From the way Katie's nurses addressed her aversion to the blood pressure cuff to the simple explanations provided by Dr. Engel, each moment was steeped in compassionate care.
"It was about addressing her tiny emotional needs that other people feel are irrelevant," Tara says. "[Dr. Engel] really cared, and you could tell he really cared."
Following the appointment, Katie was prescribed a newer medication shown to be effective in increasing muscular function in children with her specific mutation. According to Dr. Selcen, with congenital myasthenic syndrome, it's critical to give mutation-specific medication because some medications can actually worsen symptoms of the disease.

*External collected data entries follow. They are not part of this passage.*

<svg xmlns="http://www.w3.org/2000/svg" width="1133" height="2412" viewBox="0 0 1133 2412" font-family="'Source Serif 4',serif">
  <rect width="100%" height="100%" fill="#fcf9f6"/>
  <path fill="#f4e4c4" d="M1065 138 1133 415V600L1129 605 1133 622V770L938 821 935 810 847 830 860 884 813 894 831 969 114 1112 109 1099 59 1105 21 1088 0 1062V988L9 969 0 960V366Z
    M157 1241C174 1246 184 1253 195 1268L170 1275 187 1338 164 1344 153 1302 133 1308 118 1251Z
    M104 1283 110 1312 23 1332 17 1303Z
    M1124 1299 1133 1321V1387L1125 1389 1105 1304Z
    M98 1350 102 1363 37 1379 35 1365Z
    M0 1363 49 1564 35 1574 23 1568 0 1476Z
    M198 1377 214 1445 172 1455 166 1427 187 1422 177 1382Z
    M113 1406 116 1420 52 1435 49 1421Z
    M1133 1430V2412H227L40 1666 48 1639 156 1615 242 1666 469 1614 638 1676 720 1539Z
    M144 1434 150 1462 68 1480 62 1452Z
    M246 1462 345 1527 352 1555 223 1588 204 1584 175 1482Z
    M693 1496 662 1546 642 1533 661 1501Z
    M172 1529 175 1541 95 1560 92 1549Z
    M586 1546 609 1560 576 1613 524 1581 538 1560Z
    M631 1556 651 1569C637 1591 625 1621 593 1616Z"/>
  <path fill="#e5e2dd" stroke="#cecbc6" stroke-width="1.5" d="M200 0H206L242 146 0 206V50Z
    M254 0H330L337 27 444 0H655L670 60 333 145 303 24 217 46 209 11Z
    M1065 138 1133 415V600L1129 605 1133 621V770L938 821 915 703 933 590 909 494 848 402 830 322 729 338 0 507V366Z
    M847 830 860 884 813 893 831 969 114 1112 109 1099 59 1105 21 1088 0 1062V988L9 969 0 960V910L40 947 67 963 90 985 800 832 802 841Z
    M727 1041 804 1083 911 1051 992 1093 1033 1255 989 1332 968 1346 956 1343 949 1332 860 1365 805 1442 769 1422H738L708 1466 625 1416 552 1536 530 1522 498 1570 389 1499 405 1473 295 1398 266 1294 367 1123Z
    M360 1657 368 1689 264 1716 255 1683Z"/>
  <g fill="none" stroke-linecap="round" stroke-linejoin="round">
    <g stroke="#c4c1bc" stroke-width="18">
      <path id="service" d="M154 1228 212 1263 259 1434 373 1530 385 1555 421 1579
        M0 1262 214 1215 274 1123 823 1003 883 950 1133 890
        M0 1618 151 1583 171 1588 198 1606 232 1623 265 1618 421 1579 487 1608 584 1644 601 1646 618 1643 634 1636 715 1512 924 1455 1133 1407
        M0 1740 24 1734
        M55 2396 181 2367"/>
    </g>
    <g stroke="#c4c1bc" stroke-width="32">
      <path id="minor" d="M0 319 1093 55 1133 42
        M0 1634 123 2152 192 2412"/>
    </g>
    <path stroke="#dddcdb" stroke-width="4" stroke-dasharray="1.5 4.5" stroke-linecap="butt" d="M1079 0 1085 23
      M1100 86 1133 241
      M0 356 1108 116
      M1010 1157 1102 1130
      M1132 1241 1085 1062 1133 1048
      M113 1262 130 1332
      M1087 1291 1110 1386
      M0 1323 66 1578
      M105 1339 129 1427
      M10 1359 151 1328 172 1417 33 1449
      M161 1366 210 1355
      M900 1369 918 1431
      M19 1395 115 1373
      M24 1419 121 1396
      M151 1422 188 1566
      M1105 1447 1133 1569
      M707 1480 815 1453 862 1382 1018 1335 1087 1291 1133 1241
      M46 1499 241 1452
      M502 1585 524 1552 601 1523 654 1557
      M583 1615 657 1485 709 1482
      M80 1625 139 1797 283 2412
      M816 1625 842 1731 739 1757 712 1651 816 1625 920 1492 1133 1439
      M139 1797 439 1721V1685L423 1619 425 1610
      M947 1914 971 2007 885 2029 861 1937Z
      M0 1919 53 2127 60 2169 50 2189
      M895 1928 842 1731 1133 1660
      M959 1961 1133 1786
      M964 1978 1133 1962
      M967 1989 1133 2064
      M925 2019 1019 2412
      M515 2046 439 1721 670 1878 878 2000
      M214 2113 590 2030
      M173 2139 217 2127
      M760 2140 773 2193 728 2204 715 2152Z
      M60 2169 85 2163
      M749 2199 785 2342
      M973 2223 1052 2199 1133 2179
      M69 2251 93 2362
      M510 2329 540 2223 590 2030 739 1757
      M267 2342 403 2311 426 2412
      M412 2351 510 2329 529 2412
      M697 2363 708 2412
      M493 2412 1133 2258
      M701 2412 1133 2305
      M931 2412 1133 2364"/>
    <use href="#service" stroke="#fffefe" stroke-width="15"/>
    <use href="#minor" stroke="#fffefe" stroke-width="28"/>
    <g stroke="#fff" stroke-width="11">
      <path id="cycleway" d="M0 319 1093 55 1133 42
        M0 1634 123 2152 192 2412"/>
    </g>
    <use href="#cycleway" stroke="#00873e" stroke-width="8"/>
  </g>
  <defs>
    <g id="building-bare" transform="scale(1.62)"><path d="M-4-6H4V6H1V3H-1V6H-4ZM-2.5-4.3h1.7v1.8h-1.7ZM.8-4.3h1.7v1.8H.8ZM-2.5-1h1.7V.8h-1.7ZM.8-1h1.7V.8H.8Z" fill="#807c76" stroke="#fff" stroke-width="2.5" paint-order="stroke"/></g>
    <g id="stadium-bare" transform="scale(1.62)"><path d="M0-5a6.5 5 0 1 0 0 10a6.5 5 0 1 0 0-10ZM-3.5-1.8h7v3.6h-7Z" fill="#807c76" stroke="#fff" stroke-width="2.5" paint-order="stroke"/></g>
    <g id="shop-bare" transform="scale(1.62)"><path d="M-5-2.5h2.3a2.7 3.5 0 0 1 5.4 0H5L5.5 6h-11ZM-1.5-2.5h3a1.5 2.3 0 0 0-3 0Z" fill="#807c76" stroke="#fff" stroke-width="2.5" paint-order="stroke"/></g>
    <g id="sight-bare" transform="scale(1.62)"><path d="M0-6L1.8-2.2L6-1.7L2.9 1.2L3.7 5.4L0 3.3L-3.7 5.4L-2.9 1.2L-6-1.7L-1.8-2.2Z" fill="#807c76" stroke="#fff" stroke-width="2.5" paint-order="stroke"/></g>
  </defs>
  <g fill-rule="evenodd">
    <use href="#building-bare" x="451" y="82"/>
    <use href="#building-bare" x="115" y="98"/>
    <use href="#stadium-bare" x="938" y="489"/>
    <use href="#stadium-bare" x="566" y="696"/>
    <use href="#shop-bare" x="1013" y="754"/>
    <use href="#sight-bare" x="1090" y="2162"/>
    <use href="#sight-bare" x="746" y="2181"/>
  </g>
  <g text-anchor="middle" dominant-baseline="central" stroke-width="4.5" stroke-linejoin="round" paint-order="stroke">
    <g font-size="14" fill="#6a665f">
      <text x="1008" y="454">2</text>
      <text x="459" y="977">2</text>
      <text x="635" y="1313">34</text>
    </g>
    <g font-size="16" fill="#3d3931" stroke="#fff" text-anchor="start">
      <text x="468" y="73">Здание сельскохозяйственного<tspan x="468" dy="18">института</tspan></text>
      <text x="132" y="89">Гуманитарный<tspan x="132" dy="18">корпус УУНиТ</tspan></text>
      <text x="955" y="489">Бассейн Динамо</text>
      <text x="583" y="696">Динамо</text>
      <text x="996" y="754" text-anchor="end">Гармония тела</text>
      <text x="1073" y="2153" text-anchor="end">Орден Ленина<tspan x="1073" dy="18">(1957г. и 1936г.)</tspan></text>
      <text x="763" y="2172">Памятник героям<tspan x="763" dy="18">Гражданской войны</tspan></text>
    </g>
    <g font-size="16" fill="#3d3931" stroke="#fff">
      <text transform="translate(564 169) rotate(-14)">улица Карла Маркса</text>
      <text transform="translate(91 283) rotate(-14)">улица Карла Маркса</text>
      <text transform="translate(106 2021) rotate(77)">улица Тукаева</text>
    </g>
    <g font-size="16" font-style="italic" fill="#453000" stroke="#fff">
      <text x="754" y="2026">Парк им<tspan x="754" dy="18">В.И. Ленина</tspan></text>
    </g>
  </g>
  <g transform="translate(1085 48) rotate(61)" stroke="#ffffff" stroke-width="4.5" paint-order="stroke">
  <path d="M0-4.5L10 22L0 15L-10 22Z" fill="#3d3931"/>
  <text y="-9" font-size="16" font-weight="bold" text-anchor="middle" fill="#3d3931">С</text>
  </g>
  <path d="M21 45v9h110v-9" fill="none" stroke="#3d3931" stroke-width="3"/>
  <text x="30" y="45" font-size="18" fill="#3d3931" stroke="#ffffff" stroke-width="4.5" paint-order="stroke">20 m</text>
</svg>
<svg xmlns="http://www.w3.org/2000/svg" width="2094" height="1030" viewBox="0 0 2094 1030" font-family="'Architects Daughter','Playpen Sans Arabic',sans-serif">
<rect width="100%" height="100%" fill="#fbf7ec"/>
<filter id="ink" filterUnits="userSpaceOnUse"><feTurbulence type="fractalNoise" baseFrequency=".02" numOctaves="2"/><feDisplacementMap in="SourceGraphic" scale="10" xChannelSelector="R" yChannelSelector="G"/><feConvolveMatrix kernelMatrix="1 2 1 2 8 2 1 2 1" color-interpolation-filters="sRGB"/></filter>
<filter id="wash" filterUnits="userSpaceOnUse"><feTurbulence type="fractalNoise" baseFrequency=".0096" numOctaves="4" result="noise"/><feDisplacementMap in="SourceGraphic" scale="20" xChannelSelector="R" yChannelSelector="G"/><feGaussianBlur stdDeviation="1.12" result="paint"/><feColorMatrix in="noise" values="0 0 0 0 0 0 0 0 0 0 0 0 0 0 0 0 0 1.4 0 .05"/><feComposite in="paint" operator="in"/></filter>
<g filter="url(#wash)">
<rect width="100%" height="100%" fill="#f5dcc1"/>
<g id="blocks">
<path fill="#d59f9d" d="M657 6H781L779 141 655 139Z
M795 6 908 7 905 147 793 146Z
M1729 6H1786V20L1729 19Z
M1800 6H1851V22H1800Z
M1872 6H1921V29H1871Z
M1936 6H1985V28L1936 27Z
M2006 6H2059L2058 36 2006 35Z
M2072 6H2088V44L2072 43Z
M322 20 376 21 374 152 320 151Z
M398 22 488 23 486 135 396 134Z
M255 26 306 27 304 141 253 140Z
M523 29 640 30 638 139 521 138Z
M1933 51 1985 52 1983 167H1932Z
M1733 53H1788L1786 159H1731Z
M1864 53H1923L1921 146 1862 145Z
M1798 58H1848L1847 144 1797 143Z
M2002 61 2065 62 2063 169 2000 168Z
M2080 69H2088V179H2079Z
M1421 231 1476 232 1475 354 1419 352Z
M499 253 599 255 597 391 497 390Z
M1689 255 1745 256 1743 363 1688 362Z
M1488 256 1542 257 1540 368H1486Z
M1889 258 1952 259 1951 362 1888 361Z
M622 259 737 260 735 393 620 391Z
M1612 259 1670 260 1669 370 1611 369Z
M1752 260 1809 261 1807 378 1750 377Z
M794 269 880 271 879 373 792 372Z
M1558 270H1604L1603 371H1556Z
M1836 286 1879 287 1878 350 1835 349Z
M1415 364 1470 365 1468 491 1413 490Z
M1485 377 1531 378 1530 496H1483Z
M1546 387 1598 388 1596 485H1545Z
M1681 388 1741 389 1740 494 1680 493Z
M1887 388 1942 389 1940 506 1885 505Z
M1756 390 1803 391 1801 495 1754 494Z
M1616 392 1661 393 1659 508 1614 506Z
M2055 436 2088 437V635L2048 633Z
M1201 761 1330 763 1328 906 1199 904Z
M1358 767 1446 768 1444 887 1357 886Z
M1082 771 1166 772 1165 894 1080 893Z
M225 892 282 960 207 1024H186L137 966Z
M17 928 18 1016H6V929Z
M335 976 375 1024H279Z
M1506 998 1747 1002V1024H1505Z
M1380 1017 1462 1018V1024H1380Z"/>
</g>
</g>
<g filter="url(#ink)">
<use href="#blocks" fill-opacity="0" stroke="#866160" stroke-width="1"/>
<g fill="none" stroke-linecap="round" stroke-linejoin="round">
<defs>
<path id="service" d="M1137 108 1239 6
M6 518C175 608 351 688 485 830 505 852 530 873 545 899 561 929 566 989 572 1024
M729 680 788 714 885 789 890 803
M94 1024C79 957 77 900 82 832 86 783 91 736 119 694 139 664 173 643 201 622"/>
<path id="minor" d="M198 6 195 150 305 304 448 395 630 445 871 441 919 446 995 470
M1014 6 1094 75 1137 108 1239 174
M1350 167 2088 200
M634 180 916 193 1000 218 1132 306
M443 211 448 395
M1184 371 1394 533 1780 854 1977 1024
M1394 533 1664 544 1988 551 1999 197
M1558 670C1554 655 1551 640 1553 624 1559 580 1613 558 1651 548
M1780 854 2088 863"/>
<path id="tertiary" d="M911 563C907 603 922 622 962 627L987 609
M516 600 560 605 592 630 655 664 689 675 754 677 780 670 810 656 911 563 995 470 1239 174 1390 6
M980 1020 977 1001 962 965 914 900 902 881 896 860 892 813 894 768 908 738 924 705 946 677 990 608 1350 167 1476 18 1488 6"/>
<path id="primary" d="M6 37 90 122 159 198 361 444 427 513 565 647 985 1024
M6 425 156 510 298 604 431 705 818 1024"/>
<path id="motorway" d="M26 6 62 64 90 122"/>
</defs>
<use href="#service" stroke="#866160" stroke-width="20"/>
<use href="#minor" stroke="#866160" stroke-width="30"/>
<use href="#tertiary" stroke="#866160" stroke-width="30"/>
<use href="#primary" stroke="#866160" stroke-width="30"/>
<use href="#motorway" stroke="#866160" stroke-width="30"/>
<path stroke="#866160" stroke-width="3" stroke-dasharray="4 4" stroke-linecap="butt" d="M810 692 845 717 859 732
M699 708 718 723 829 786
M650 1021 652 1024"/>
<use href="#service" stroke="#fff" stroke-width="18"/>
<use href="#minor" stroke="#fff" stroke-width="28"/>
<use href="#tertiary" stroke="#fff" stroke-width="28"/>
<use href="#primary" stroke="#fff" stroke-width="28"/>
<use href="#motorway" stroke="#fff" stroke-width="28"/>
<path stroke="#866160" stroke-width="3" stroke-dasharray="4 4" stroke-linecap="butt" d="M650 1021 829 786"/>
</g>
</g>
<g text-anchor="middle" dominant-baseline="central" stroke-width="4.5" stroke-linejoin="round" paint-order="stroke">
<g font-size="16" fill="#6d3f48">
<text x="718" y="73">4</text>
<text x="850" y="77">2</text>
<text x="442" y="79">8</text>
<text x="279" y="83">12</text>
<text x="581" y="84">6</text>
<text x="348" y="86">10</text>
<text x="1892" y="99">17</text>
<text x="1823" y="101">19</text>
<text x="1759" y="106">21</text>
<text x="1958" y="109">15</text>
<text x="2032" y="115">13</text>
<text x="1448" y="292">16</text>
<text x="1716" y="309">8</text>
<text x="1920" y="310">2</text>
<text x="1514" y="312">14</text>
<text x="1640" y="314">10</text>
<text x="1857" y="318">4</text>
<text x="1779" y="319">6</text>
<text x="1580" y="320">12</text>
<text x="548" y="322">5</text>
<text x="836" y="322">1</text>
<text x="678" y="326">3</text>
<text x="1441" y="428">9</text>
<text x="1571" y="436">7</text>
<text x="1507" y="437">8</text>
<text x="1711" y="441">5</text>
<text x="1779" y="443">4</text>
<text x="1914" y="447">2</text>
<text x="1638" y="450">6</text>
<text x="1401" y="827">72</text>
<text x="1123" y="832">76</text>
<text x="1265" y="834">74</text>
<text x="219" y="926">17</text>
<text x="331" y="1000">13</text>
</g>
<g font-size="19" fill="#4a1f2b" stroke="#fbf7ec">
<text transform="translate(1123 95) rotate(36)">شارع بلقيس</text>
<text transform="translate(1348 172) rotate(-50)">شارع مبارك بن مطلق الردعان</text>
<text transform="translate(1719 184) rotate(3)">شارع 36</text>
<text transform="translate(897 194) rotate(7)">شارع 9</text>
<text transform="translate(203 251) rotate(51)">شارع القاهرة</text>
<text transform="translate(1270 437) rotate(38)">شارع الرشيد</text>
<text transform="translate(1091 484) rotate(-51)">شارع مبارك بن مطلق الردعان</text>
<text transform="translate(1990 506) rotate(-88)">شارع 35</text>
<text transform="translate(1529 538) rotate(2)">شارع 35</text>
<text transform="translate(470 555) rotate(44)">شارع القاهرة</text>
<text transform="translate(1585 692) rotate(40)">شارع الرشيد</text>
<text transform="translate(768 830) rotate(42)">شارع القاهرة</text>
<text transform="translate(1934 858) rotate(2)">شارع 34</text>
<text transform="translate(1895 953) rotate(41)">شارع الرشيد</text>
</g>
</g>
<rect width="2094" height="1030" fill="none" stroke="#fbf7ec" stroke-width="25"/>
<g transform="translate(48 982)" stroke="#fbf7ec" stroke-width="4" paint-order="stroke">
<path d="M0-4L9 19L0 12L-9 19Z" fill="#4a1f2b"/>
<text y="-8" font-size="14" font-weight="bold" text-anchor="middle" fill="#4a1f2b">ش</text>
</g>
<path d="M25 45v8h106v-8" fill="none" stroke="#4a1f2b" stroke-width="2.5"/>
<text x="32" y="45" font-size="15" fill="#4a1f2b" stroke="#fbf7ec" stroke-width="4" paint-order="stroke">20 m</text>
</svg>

The drug works by creating more of the chemical that's essential to transmitting nerve signals to the muscles. As a result, Katie has more endurance, less fatigue and will be able to build up muscular strength, Dr. Selcen says.
Each day, four times a day, Katie now receives the medication. As she grows, the amount of the drug she receives will increase with her weight. She is closely monitored by her local neurologist, who is an important member of Katie’s care team.
The difference in their daughter since visiting Mayo Clinic is a 180-degree turnaround, Jeff says.
"When I picked them up from the airport, we stopped to get something to eat. Katie was able to sit down beside me by herself and eat," Jeff says. "That wouldn't have happened before. Since then, she's been able to gain muscle. She's walking now, unassisted. It's a snowball effect in the right direction."
These days, Katie can walk as much as 6 feet independently. She now sings the songs, such as "You Are My Sunshine," that Jeff has been singing to her since she was born.
"She has needs, but it's routine at this point," Tara says. "We've been very blessed, and I feel like I have my dream team with Dr. Selcen and Dr. Engel. They are team players, and that is so essential to improving these disorders that are so complex and rare."